O desafio consistia na apresentação de projectos gráficos que
fizessem uma antevisão do que seria o ano 2000. Os concorrentes
apresentaram desenhos fantasistas representando grandiosas construções
em ferro, como marca distintiva do ano 2000!

Todos os concorrentes tinham as suas mentes tomadas pelo mais moderno
que conheciam: as grandiosas construções em ferro, tendo o seu
expoente máximo não só na Torre Eiffel, mas também noutras
construções emblemáticas da nova tecnologia, tais como a primeira
linha do metro de Paris e as espectaculares estações de comboio de
Orsay (hoje museu), Invalides e Lyon. Por isso os projectos apresentados
mostravam arrojadas construções em ferro… e ninguém imaginou que,
um século depois, a técnica seria dominada, não por monstros
ferrugentos, mas por um objecto anão… um aparelhinho tão pequeno
como é um computador de bolso: o telemóvel!

Não sabendo como será o futuro, sei, pelo menos, como desejo que ele
seja… o que já é saber alguma coisa!… Mesmo correndo o risco de
errar, como erraram os meus colegas gráficos de 1900, parece-me que o
futuro mais lógico, a nível energético, estará nas ditas energias
limpas que, embora já preocupem os responsáveis pelo sector, ninguém
sabe como será a energia do futuro. Não me atrevendo a antever o
futuro energético, espero o sucesso de quem está apostado em
transformá-lo em favor do ambiente.

Também me atrevo a imaginar a qualidade de pensamento do Homem do
futuro, que vaticino ser mais atento à actividade dos cientistas do que
à exploração de crenças e dos crentes por parte dos mitómanos. Se
assim for, a revolução do pensamento trará o abandono gradual do
sentimento divino como “premissa salvadora”… e para a qual a
Ciência não deixa abrigo.

E isso será bom… ou mau?… Tudo depende do que fazemos com o
conhecimento… tal como com a faca que usamos para cortar o pão… mas
também matamos com ela! Penso (desejo) que faremos bom uso dessa
“faca”… presumo ser esse o nosso caminho natural que acontecerá
na maioridade de pensamento alcançada pela evolução da espécie. A
Inteligência Artificial (IA) que já por cá anda, tem tempo de
“fazer das suas” nos 75 anos que nos separam do terceiro milénio…
a ver vamos o que produzirá ela em benefício do comportamento humano. A
minha esperança é que a IN (Inteligência Natural) evolua
geneticamente e utilize a IA para o bem comum, fazendo do futuro um
sítio bom para viver. Mas para que isso aconteça é absolutamente
necessário que a educação nacional, em cada país, tenha a qualidade
científica necessária para se atingir tal fim.

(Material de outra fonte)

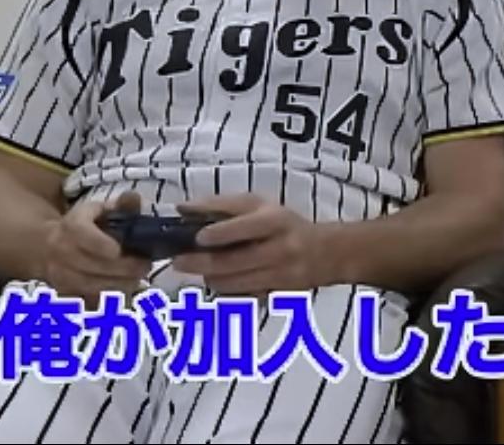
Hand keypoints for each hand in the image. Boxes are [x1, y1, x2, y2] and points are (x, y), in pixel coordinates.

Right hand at [44, 190, 153, 306]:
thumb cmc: (84, 226)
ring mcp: (62, 276)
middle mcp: (62, 253)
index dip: (100, 244)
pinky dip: (108, 300)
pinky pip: (89, 302)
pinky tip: (124, 291)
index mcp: (71, 227)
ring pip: (92, 287)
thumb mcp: (100, 209)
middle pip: (92, 265)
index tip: (119, 250)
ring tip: (138, 278)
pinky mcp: (65, 295)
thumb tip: (134, 198)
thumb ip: (121, 205)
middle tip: (145, 266)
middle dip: (124, 268)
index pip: (82, 235)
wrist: (47, 247)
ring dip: (120, 285)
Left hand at [173, 194, 329, 295]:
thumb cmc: (283, 224)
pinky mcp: (276, 296)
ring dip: (211, 278)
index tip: (198, 237)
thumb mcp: (258, 205)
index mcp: (275, 222)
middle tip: (177, 262)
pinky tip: (220, 282)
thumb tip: (182, 209)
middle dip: (201, 263)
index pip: (244, 228)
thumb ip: (220, 205)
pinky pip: (242, 299)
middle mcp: (279, 250)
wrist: (325, 254)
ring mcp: (279, 277)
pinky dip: (226, 292)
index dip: (219, 234)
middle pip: (234, 262)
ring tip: (201, 269)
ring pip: (234, 284)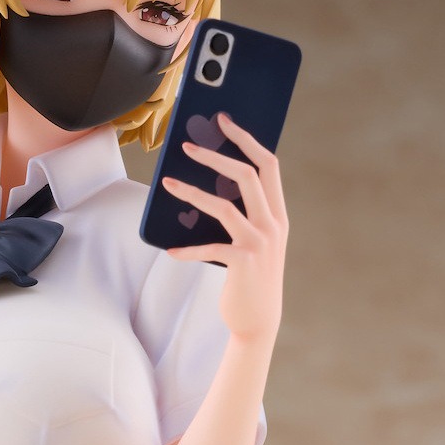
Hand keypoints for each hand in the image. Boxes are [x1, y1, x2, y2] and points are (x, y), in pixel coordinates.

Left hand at [160, 111, 287, 342]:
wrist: (258, 322)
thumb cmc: (250, 279)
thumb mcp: (253, 243)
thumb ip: (243, 216)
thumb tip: (210, 186)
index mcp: (277, 214)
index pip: (268, 165)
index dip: (247, 140)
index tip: (225, 122)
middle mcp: (273, 224)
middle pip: (247, 175)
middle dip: (217, 155)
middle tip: (188, 146)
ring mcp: (259, 243)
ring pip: (223, 205)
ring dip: (192, 192)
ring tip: (167, 184)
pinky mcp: (242, 262)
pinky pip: (209, 247)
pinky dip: (187, 250)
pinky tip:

Para que a evolução natural tenha lugar, é forçoso que a
impulsionemos. Ela não parte do nada nem cai do céu. O ADN tem um
papel importante no processo. Cabe-nos aproveitá-lo… ou não!… Se o
aproveitarmos (e não tenho nenhuma razão que me leve a supor que o
desperdicemos) não tenho dúvidas de que a evolução acontecerá
irremediavelmente… e então… vamos todos ser “uns gajos
porreiros”… (estão a ver?… A minha “fé de ateu” não tem
limites!…)

(1) Ateísmo y Religiosidad. Reflexiones sobre un debate. Siglo
Veintiuno de España Editores. 2ª Edição corrigida. Madrid, 2001.